En 2007, son implant s’est déplacé en raison d’une contusion accidentelle de l’œil gauche, et cela a nécessité une intervention qui a été réalisée le 13 décembre 2007 par le docteur [S] à la CLINIQUE [Localité 12].
Quelques jours plus tard, il a présenté un décollement de la rétine.
Il a donc été réopéré en urgence, le 31 décembre 2007.
Le docteur [S] a procédé à une ablation de l’implant, à une vitrectomie postérieure et à une réimplantation d’un implant avec clippage sur l’iris.
Monsieur [B] a présenté dans les suites immédiates un hématome orbitaire entraînant une protrusion avec inclusion, œil fixé et luxation de la paupière inférieure, puis diverses complications.
Malgré une intervention chirurgicale effectuée après un transfert à l’HÔPITAL ÉDOUARD HERRIOT ([A]) pour évacuer l’hématome le 1er janvier 2008, Monsieur [B] a finalement perdu la vision de l’œil gauche.
Par ordonnance du 5 avril 2011, le juge des référés a ordonné une expertise confiée au docteur [Z] qui a considéré que Monsieur [B] avait été victime d’un accident médical non fautif et que son état de santé n’était pas consolidé.

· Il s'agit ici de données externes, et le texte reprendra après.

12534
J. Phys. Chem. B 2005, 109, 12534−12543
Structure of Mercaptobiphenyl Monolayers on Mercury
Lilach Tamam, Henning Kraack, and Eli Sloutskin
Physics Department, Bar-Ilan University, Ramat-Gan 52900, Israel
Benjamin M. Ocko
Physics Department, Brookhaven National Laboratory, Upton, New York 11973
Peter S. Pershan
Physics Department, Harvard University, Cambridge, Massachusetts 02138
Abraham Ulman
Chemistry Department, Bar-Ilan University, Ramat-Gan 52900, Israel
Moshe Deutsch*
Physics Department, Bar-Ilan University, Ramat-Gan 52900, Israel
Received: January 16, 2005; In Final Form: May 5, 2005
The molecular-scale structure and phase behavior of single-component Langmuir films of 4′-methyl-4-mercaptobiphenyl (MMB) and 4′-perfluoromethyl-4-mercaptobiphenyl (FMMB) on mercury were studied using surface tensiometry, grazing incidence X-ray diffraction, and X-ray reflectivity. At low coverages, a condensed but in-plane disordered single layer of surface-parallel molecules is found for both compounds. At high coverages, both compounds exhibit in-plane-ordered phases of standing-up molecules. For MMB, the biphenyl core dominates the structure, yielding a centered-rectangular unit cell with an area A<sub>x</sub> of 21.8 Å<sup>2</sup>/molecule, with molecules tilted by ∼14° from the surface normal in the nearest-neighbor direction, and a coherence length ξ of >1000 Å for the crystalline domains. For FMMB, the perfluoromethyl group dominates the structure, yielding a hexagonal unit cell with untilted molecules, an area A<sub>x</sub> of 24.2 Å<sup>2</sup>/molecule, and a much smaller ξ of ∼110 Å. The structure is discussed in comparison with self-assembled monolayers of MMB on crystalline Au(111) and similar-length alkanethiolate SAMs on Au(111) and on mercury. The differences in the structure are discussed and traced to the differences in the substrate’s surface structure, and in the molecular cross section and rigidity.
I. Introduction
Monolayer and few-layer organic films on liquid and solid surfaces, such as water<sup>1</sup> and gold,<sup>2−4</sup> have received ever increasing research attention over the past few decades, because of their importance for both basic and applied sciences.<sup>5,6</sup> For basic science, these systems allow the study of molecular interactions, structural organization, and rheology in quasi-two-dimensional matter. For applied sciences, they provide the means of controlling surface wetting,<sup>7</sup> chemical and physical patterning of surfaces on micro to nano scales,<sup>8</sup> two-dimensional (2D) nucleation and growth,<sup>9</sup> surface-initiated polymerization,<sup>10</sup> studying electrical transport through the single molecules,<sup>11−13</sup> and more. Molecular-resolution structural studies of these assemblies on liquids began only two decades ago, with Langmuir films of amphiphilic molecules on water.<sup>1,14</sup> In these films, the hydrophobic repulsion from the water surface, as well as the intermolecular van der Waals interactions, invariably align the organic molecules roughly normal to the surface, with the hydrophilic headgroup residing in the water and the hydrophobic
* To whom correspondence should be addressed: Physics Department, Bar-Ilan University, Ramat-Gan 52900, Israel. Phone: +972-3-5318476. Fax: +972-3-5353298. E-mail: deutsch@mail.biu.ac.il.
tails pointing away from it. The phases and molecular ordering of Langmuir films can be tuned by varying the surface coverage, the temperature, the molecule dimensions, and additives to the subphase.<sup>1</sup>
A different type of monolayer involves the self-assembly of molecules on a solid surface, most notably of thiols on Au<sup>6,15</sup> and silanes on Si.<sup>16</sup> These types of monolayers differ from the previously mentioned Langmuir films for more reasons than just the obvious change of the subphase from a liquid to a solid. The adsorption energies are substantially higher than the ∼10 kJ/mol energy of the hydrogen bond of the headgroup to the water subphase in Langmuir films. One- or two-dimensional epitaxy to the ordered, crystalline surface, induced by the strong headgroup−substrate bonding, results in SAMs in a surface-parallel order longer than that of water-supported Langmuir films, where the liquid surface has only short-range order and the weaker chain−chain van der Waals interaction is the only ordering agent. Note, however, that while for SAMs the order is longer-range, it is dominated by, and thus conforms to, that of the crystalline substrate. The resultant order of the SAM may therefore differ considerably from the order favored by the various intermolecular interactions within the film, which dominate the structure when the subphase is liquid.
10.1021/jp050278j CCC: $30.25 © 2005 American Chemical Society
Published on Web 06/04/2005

Par nouvelle ordonnance de référé du 26 juin 2012, le docteur [Z] a été redésigné.
Il a remis son rapport d’expertise définitif le 26 juin 2013 et a évalué les préjudices.
N’étant pas satisfait de ce rapport, Monsieur [B] a mandaté le docteur [F] qui a rédigé un rapport critique le 28 août 2015 dont il ressort qu’il y a eu un retard de diagnostic et de prise en charge de la complication constitutif d’une perte de chance importante de conserver la vision de l’œil.

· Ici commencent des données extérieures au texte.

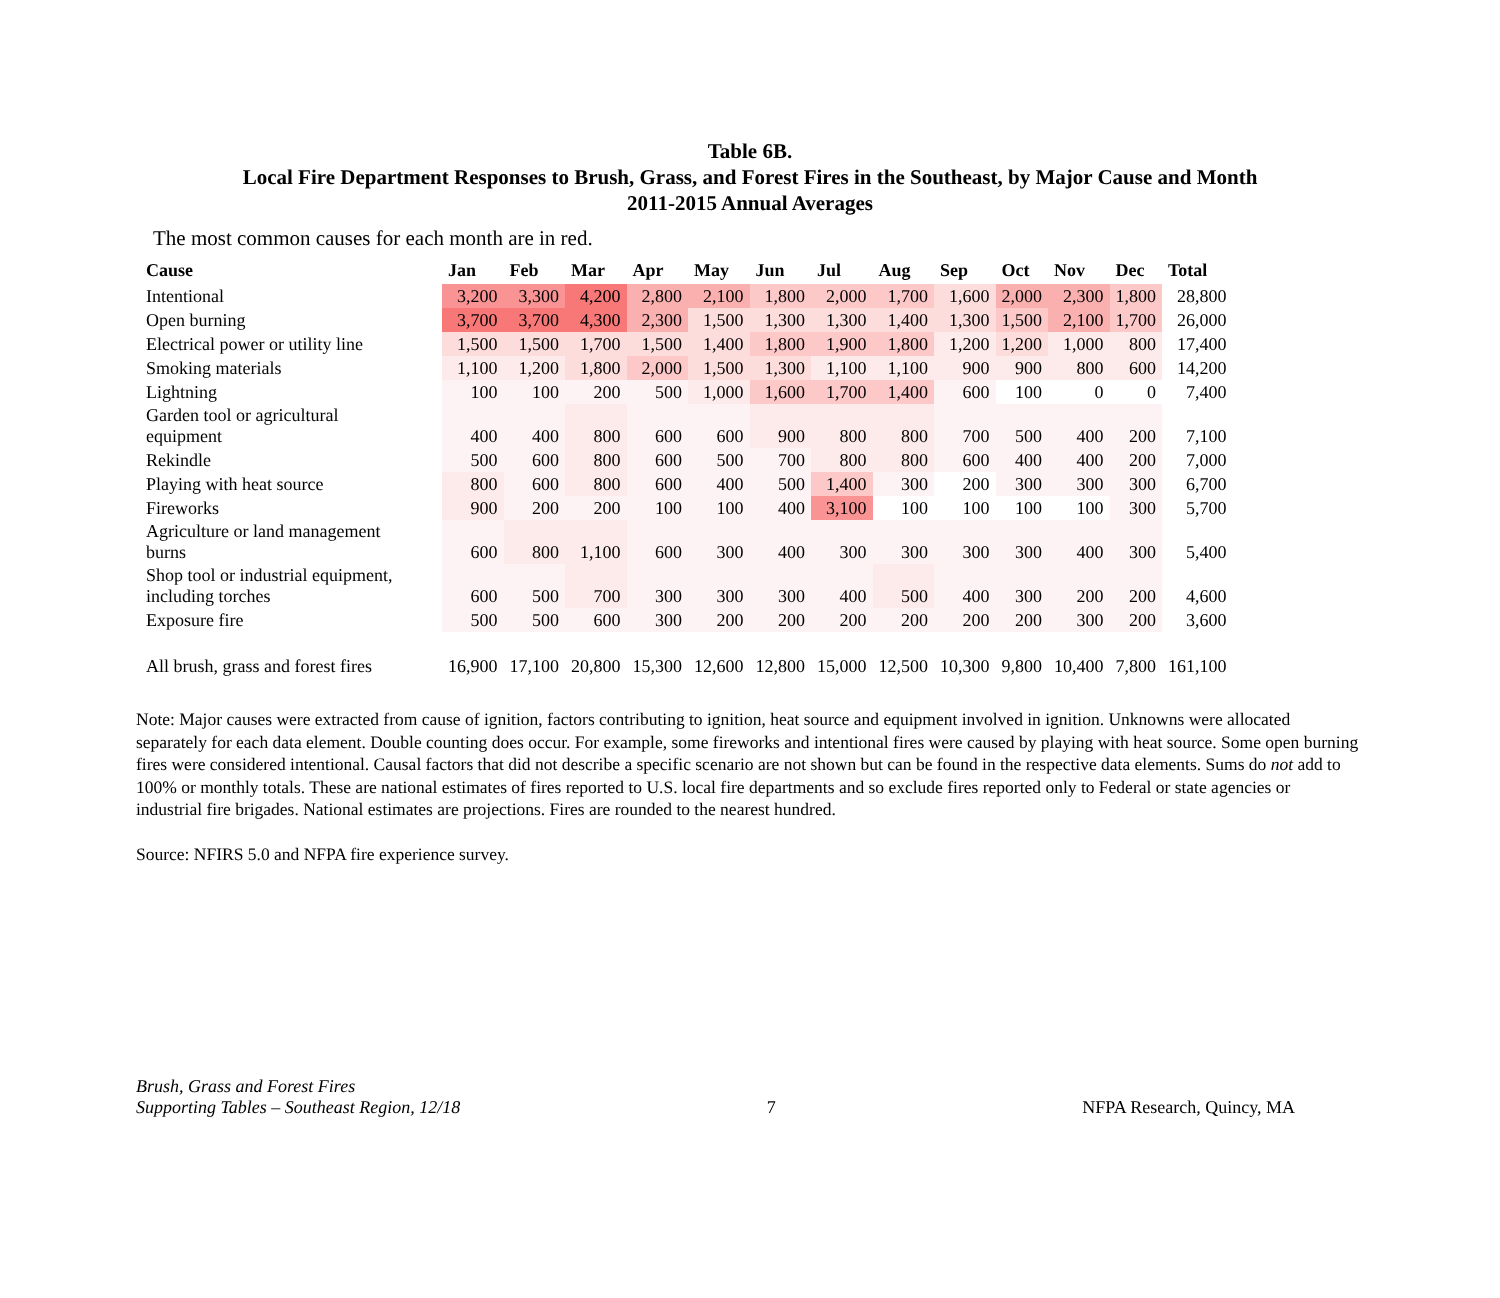Table 6B.
Local Fire Department Responses to Brush, Grass, and Forest Fires in the Southeast, by Major Cause and Month
2011-2015 Annual Averages
The most common causes for each month are in red.
| Cause | Jan | Feb | Mar | Apr | May | Jun | Jul | Aug | Sep | Oct | Nov | Dec | Total |
| --- | --- | --- | --- | --- | --- | --- | --- | --- | --- | --- | --- | --- | --- |
| Intentional | 3,200 | 3,300 | 4,200 | 2,800 | 2,100 | 1,800 | 2,000 | 1,700 | 1,600 | 2,000 | 2,300 | 1,800 | 28,800 |
| Open burning | 3,700 | 3,700 | 4,300 | 2,300 | 1,500 | 1,300 | 1,300 | 1,400 | 1,300 | 1,500 | 2,100 | 1,700 | 26,000 |
| Electrical power or utility line | 1,500 | 1,500 | 1,700 | 1,500 | 1,400 | 1,800 | 1,900 | 1,800 | 1,200 | 1,200 | 1,000 | 800 | 17,400 |
| Smoking materials | 1,100 | 1,200 | 1,800 | 2,000 | 1,500 | 1,300 | 1,100 | 1,100 | 900 | 900 | 800 | 600 | 14,200 |
| Lightning | 100 | 100 | 200 | 500 | 1,000 | 1,600 | 1,700 | 1,400 | 600 | 100 | 0 | 0 | 7,400 |
| Garden tool or agricultural equipment | 400 | 400 | 800 | 600 | 600 | 900 | 800 | 800 | 700 | 500 | 400 | 200 | 7,100 |
| Rekindle | 500 | 600 | 800 | 600 | 500 | 700 | 800 | 800 | 600 | 400 | 400 | 200 | 7,000 |
| Playing with heat source | 800 | 600 | 800 | 600 | 400 | 500 | 1,400 | 300 | 200 | 300 | 300 | 300 | 6,700 |
| Fireworks | 900 | 200 | 200 | 100 | 100 | 400 | 3,100 | 100 | 100 | 100 | 100 | 300 | 5,700 |
| Agriculture or land management burns | 600 | 800 | 1,100 | 600 | 300 | 400 | 300 | 300 | 300 | 300 | 400 | 300 | 5,400 |
| Shop tool or industrial equipment, including torches | 600 | 500 | 700 | 300 | 300 | 300 | 400 | 500 | 400 | 300 | 200 | 200 | 4,600 |
| Exposure fire | 500 | 500 | 600 | 300 | 200 | 200 | 200 | 200 | 200 | 200 | 300 | 200 | 3,600 |
| All brush, grass and forest fires | 16,900 | 17,100 | 20,800 | 15,300 | 12,600 | 12,800 | 15,000 | 12,500 | 10,300 | 9,800 | 10,400 | 7,800 | 161,100 |
Note: Major causes were extracted from cause of ignition, factors contributing to ignition, heat source and equipment involved in ignition. Unknowns were allocated separately for each data element. Double counting does occur. For example, some fireworks and intentional fires were caused by playing with heat source. Some open burning fires were considered intentional. Causal factors that did not describe a specific scenario are not shown but can be found in the respective data elements. Sums do not add to 100% or monthly totals. These are national estimates of fires reported to U.S. local fire departments and so exclude fires reported only to Federal or state agencies or industrial fire brigades. National estimates are projections. Fires are rounded to the nearest hundred.
Source: NFIRS 5.0 and NFPA fire experience survey.
Brush, Grass and Forest Fires
Supporting Tables – Southeast Region, 12/18
7
NFPA Research, Quincy, MA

Monsieur [X] [B] est décédé le [Date décès 1] 2019.
Ses ayants droits ont demandé une nouvelle expertise au Juge des référés qui a rejeté la demande en l’analysant comme une demande de contre-expertise relevant du juge du fond.
Par acte en date des 17 et 26 mai 2023, Madame [N] [B], Madame [M] [B], Monsieur [Y] [B], Madame [I] [B], et Monsieur [P] [B], qui sont la veuve et les enfants de Monsieur [X] [B], ès qualités d’ayants droit de Monsieur [X] [B], ont donc fait assigner devant la présente juridiction le docteur [S], la CLINIQUE [Adresse 8] et la Caisse Primaire d’Assurance Maladie du Rhône.

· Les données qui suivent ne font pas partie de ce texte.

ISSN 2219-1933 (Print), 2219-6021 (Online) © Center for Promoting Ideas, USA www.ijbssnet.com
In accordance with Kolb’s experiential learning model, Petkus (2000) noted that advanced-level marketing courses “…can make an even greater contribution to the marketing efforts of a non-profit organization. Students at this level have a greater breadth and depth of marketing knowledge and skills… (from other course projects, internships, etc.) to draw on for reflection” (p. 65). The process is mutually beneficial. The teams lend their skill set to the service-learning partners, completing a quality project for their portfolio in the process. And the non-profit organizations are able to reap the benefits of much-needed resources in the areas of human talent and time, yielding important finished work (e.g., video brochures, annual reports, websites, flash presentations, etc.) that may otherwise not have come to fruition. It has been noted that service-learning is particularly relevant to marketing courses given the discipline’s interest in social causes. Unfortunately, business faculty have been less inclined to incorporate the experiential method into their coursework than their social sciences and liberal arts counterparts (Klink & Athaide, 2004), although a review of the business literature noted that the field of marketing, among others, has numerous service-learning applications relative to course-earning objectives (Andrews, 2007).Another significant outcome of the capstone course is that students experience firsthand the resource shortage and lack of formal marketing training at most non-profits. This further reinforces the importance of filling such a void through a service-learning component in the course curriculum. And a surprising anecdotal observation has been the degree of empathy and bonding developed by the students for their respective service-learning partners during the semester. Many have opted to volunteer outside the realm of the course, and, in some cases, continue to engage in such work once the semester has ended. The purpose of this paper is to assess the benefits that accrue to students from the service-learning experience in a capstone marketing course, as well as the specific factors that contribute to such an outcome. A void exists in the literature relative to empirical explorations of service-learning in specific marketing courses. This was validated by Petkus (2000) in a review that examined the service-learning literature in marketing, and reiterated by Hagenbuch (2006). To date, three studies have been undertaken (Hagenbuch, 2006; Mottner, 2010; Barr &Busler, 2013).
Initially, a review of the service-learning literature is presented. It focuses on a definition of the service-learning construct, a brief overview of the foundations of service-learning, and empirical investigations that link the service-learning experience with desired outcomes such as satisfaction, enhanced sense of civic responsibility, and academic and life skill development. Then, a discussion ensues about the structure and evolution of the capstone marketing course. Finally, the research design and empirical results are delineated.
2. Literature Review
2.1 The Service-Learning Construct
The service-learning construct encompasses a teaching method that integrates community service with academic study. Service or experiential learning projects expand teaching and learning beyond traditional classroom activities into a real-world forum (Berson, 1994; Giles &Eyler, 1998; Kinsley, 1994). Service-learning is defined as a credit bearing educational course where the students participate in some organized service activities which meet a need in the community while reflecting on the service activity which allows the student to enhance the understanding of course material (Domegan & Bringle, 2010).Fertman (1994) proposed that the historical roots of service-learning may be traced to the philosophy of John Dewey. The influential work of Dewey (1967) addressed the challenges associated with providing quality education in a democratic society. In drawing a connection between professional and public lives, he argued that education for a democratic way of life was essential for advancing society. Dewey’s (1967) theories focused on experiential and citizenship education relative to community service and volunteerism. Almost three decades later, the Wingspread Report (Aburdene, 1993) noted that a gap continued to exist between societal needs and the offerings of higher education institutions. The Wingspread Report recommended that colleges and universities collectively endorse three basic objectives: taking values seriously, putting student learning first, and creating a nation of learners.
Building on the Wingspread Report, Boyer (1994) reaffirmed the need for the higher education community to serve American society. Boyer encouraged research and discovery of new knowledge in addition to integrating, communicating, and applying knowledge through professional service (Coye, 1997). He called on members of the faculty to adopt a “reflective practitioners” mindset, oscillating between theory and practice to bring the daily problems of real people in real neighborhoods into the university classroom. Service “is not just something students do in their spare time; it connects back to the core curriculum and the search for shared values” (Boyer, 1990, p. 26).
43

Cette dernière n’a pas constitué avocat.
Par ordonnance du 12 novembre 2024, le Juge de la mise en état a rejeté la demande d’expertise.
Dans leurs dernières conclusions notifiées le 5 février 2025, les consorts [B] demandent au Tribunal :
— d’ordonner une expertise confiée à un ophtalmologiste
— à titre subsidiaire, de condamner solidairement le docteur [S] et la CLINIQUE [Localité 12] à leur payer, ès qualités d’ayants droit au titre des préjudices de Monsieur [X] [B] les sommes de :
— 10 300,00 Euros au titre du Déficit Fonctionnel Temporaire
— 18 150,00 Euros au titre du Déficit Fonctionnel Permanent
— 10 000,00 Euros au titre des Souffrances Endurées
— 3 000,00 Euros au titre du Préjudice Esthétique Temporaire
— 8 000,00 Euros au titre du Préjudice Esthétique Permanent
— 4 000,00 Euros au titre du Préjudice d’Agrément
— en tout état de cause, de les condamner à leur payer la somme de 3 500,00 Euros au titre de l’article 700 du Code de Procédure Civile, ainsi qu’à supporter les dépens
— de débouter le docteur [S] et la [Adresse 9] de leurs prétentions.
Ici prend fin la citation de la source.